[Python-Dev] String coercion

Ka-Ping Yee ping@lfw.org
Mon, 10 Jul 2000 02:23:55 -0700 (PDT)


On Sat, 8 Jul 2000, Paul Prescod wrote:
> Ping says:
> > As it stands, with both 8-bit strings and Unicode strings, i think
> > this would result in too much hidden complexity -- thinking about this
> > can wait until we have only one string type. 
> 
> I don't see any hidden complexity. Python has features specifically
> designed to allow this sort of thing on a per-type basis.

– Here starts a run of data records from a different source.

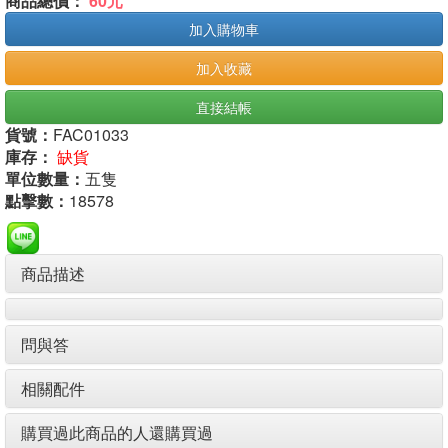
商品總價：
60元
加入購物車
加入收藏
直接結帳
貨號：
FAC01033
庫存：
缺貨
單位數量：
五隻
點擊數：
18578
商品描述
問與答
相關配件
購買過此商品的人還購買過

Well... what happens when the other operand is a Unicode string?
Do you also do automatic coercion when adding something to a Unicode
string?  When you add one to an arbitrary object, how do you convert
the other object into a Unicode string?  When you add an 8-bit string
and Unicode together, what do you get?

It's not that i don't think you might be able to come up with
consistent rules.  I just suspect that when you do, it might
amount to more hidden stuff than i'm comfortable with.

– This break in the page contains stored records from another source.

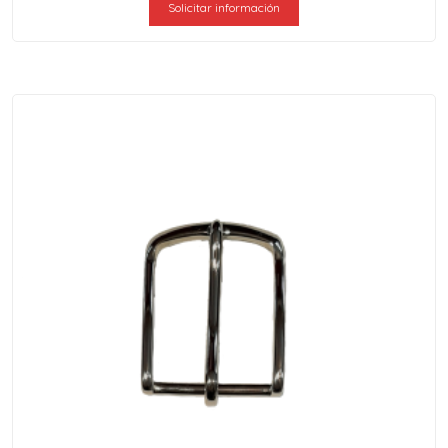
Solicitar información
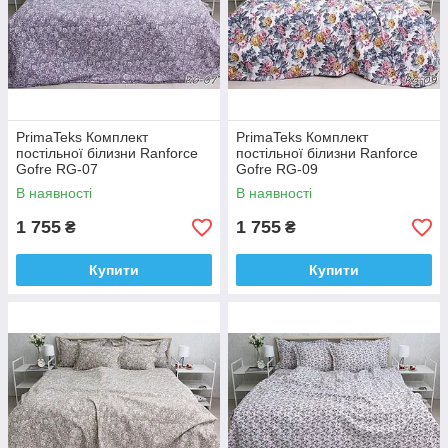
PrimaTeks Комплект
PrimaTeks Комплект
постільної білизни Ranforce
постільної білизни Ranforce
Gofre RG-07
Gofre RG-09
В наявності
В наявності
1 755
1 755
₴
₴
Купити
Купити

Of course you could also just use Itpl.py :) or a built-in version
of same (Am i half-serious?  Half-kidding?  Well, let's just throw
it out there...).

Instead of:

    print PaulsString("abcdef")+5
    print open+PaulsString("ghijkl")

with Itpl.py it would just be:

    printpl("abcdef${5}")
    printpl("${open}ghijkl")
    
A built-in Itpl-like operator might almost be justifiable, actually...
i mean, we already have

    "%(open)sghijkl" % globals()

Well, i don't know.  Perhaps it looks too frighteningly like Perl.
Anyway, the rules as implemented (see http://www.lfw.org/python/
for the actual Itpl.py module) are:

    1. $$ becomes $
    2. ${ } around any expression evaluates the expression
    3. $ followed by identifier, followed by zero or more of:
           a. .identifier
           b. [identifier]
           c. (identifier)
       evaluates the expression

What i'm getting at with this approach is that you are clear
from the start that the goal is a string: you have this string
thing, and you're going to insert some stringified expressions
and objects into it.  I think it's clearer & less error-prone for
interpolation to be its own operation, rather than overloading +.
It also means you could start with a Unicode string with $s in 
it, and you would be assured of ending up with a Unicode string,
for example.


-- ?!ng